Refactoring with core.logic

Question

I've started learning core.logic and I'm totally lost. I am trying to write a core.logic relation which refactors an expression, renaming symbols. I want a relation that returns for a given expression, list of symbols and a list of symbols to rename those symbols:

(defn rename [exp from to]...

the expression with all the symbols in from becoming the corresponding one in to:

e.g. (rename '(defn multiply [x y] (* x y)) [x y] [a b]) 

returns (defn multiply [a b] (* a b))

but it needs to be aware of scope,

so (rename '(defn q [x] ((fn [x] (* x 5)) x)) [x] [a])

would return (defn q [a] ((fn [x] (* x 5)) a))
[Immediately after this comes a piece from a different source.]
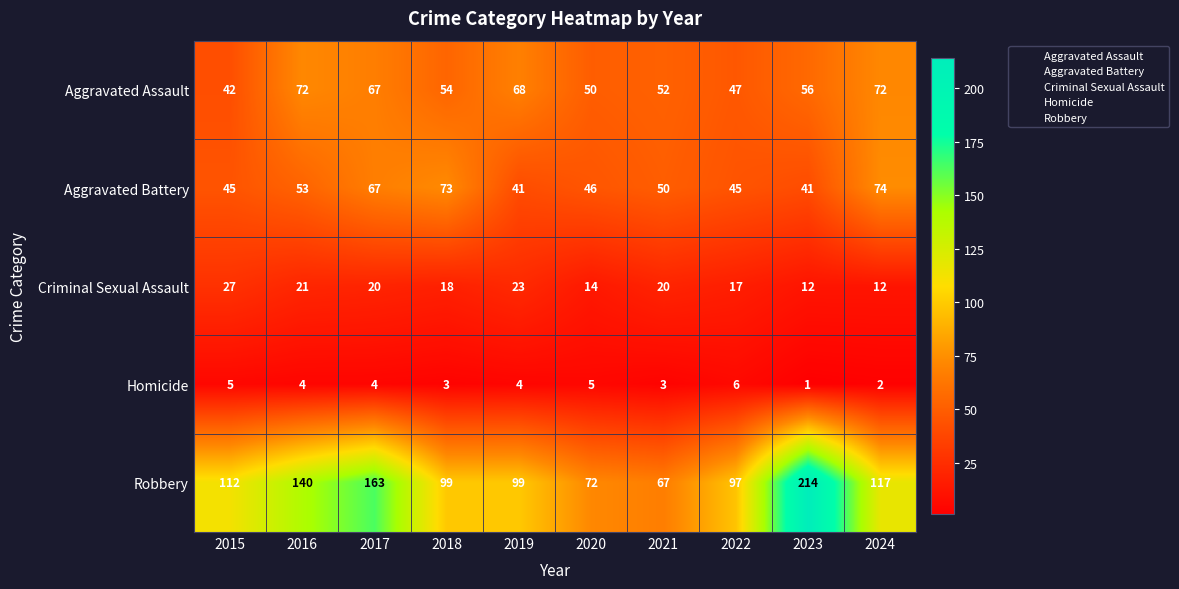

At which category does the chart reach its peak across all series?

2023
I don't know where to start solving this - any hints would be greatly appreciated!

Answer 1

This problem is more suitable for FP as it is just a tree traversal and replace operation, where as LP is more about specifying constrains and asking all possible solution around those constrains for a specific input. But if you really want to do this logical way, I tried something that does try to do it LP way but it doesn't handle a lot of cases and is just a starting point.

(defrel replace-with a b)
(fact replace-with 'x 'a)
(fact replace-with 'y 'b)

(defn replace [a b]
   (conde
    [(replace-with a b)]
    [(== a b)]))


(defn replace-list [from to]
  (conde 
   [(== from []) (== to [])]
   [(fresh [f t f-rest t-rest]
            (resto from f-rest)
            (resto to t-rest)
            (firsto from f) (firsto to t)  
            (conda [(replace-list f t)]
                   [(replace f t)])
            (replace-list f-rest t-rest))]))


(first (run 1 [q]
        (fresh [from]
        (== from '(defn multiply [x y] (* x y)))
        (replace-list from q))))

==> (defn multiply (a b) (* a b))